25.3.1997 | por Valmir Santos
O Diário de Mogi – Domingo, 25 de março de 1997. Caderno A
VALMIR SANTOS
Curitiba – Poucas vezes Gerald Thomas pôs tão a nu seu processo artístico como em “Os Reis do Iê-Iê-Iê”, o “evento” (sabe-se lá o que é isso, mas está mais para instalação ou happening) apresentado no Festival de Curitiba, no fim da semana. A volta de Bete Coelho ajuda a expor a crise dos últimos espetáculos, espécie de revisão dos 11 anos da Companhia de Ópera Seca. Agora já não importa entender o não seu teatro. O público encontra mais elementos para construir o “fio”, via verbo, imagens. Thomas equilibra a erudição, a “masturbação”, com enxertos narrativos, com transparência nos signos visuais, com uma fragilidade desesperadora e urgente que parece acenar para o espectador e dizer algo como: “Olha, eu estou aqui, vagando neste vazio de poucas certezas”.
É o “eu como recurso artístico” no “laboratório pessoal” montado em menos de 15 dias, com dificuldades técnicas de toda ordem, adiamento da estréia. Uma tensão que o encenador preferiu citar e diluir dentro do próprio “evento”.
“O que é fazer teatro?”, se pergunta o manjado off de Thomas, projetando a angústia do presente para a situação ficcional de seis horas depois da apresentação de estréia. Enquanto isso, a cena mostra o Thomas-ator-ele-mesmo (John Lennon por acaso) prostado na cadeira. Usa o “atraso” que vê no teatro brasileiro.
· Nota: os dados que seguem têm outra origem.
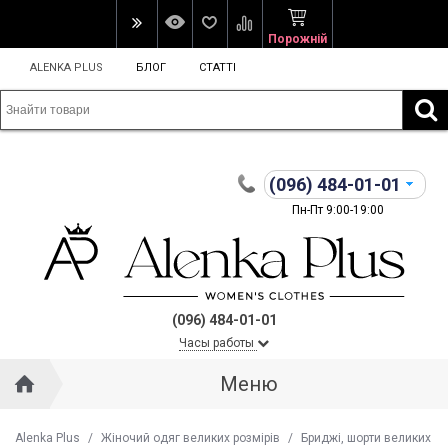
Порожній
ALENKA PLUS
БЛОГ
СТАТТІ
(096)
484-01-01
Пн-Пт 9:00-19:00
(096) 484-01-01
Часы работы
Меню
Alenka Plus
/
Жіночий одяг великих розмірів
/
Бриджі, шорти великих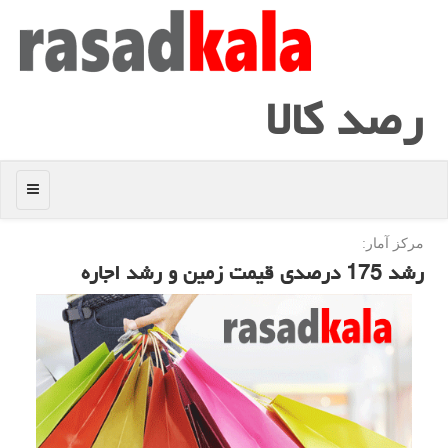
رصد كالا
منو
مركز آمار:
رشد 175 درصدی قیمت زمین و رشد اجاره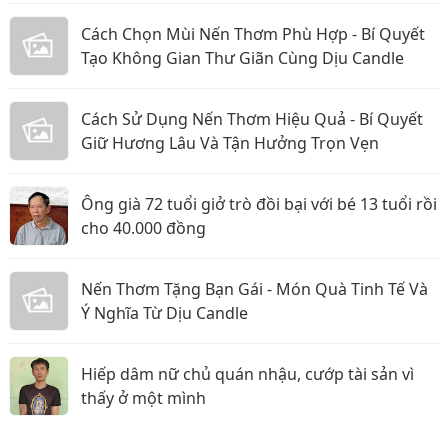
Cách Chọn Mùi Nến Thơm Phù Hợp - Bí Quyết
Tạo Không Gian Thư Giãn Cùng Dịu Candle
Cách Sử Dụng Nến Thơm Hiệu Quả - Bí Quyết
Giữ Hương Lâu Và Tận Hưởng Trọn Vẹn
Ông già 72 tuổi giở trò đồi bại với bé 13 tuổi rồi
cho 40.000 đồng
Nến Thơm Tặng Bạn Gái - Món Quà Tinh Tế Và
Ý Nghĩa Từ Dịu Candle
Hiếp dâm nữ chủ quán nhậu, cướp tài sản vì
thấy ở một mình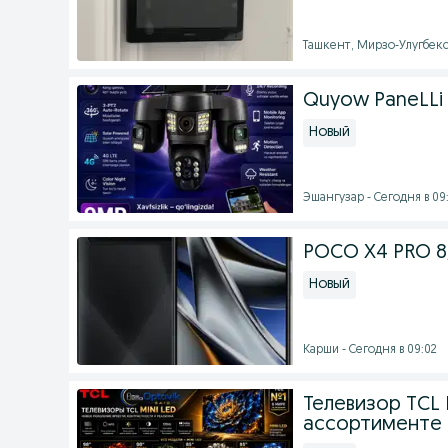
Ташкент, Мирзо-Улугбекс
Quyow PaneLLi 
Новый
Эшангузар - Сегодня в 09
POCO X4 PRO 8
Новый
Карши - Сегодня в 09:02
Телевизор TCL M
ассортименте 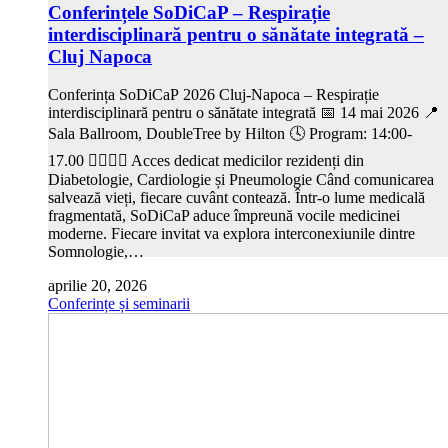
Conferințele SoDiCaP – Respirație
interdisciplinară pentru o sănătate integrată –
Cluj Napoca
Conferința SoDiCaP 2026 Cluj-Napoca – Respirație
interdisciplinară pentru o sănătate integrată 📅 14 mai 2026 📍
Sala Ballroom, DoubleTree by Hilton 🕓 Program: 14:00-
17.00 👩‍⚕️👨‍⚕️ Acces dedicat medicilor rezidenți din
Diabetologie, Cardiologie și Pneumologie Când comunicarea
salvează vieți, fiecare cuvânt contează. Într-o lume medicală
fragmentată, SoDiCaP aduce împreună vocile medicinei
moderne. Fiecare invitat va explora interconexiunile dintre
Somnologie,…
aprilie 20, 2026
Conferințe și seminarii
Crítico do horizontalismo cristão, Thomas encarna ele mesmo a imagem do crucificado (mãos abertas, pés cruzados). Ao contrário dos Beatles, não pretende ser mais famoso que Jesus Cristo.
Luiz Damasceno (Ringo Star), único remanescente do embrião da Ópera Seca, tenta “atirar a primeira pedra”. Na sua fidelidade de 11 anos, Damasceno sempre foi a pedra no sapato de Thomas. Ator e encenador se correspondem por oposição. É o que estimula. Bete Coelho (Paul McCartney), por sua vez, é a complementariedade, tábua de salvação para os riscos e vôos de Thomas.
É intérprete maior (deu saudade do seu brilho, desde “Pentesiléias”, há dois anos. O quanto o teatro perde, e provavelmente muito mais ela em sua insistência com a televisão).
Damasceno/Star não agüenta mais a relação. “Até quando você vai fazer trocadinho com tudo que é básico?”, questiona. “Foram 11 anos de respostas enigmáticas”. O primeiro-ator reivindica a concretude do palco, das roupas, dos prédios, das pontes erguidas pelo Homem. Mas “a única coisa de concreto aqui é o verbo”, retruca Bete/McCartney.
Domingos Varella, que fecha quarteto incidental da companhia, assume o silêncio “zen” do papel, se é que se pode dizer assim, que lhe cabe, o de George Harrison.
Muito mais do que paralelo com as divergências dos rapazes de Liverpool, pinceladas levemente, e a corrosão do pop, são conflitos da Ópera Seca com seu criador que sustentam o roteiro. “Os Reis do Iê-Iê-Iê”, em se tratando de Geraldo Thomas, surpreende por escancarar a emoção. Quer – e consegue – tocar, dispensando a inteligência “hermética” de praxe.
Canções menos concessivas dos Beatles pontuam o “evento”, revezando com os Rolling Stones – dois caminhos distintos do mesmo mercado, Lennon e Jagger. Vertendo para o rock nacional, surge “Será”, de Renato Russo, líder messiânico do Legião Urbana morto no ano passado, com voz e violão de Luiz Frias, namorado de Bete Coelho – e clonando-o na execução ao vivo do convidado.
O cenário espaçoso e “hospitaleiro”, sugestão de um manicômio, com camas e cadeiras brancas, abriga outros desgarrados da Ópera Seca, como Marcos Azevedo e os recentes César Almeida e Raquel Rizzo. Tem o desembestado Dionísio Neto, como o assassino Mark Chapman, que chamou a atenção do mundo numa esquina de Nova York, em 1980, e Renata Jesion (ambos de “Perpétua” e “Opus Profundum”). Foram “convidados” quatro atores de Curitiba.
Gerald Thomas tem vontade de largar da camisa-de-força criada por ele. Termina por reinventar a si, uma necessidade coerente para o exercício de teatro nesse tempo veloz, à beira do milênio. Polemizar e contemplar são conjugações possíveis.
O jornalista Valmir Santos viaja a convite do FTC.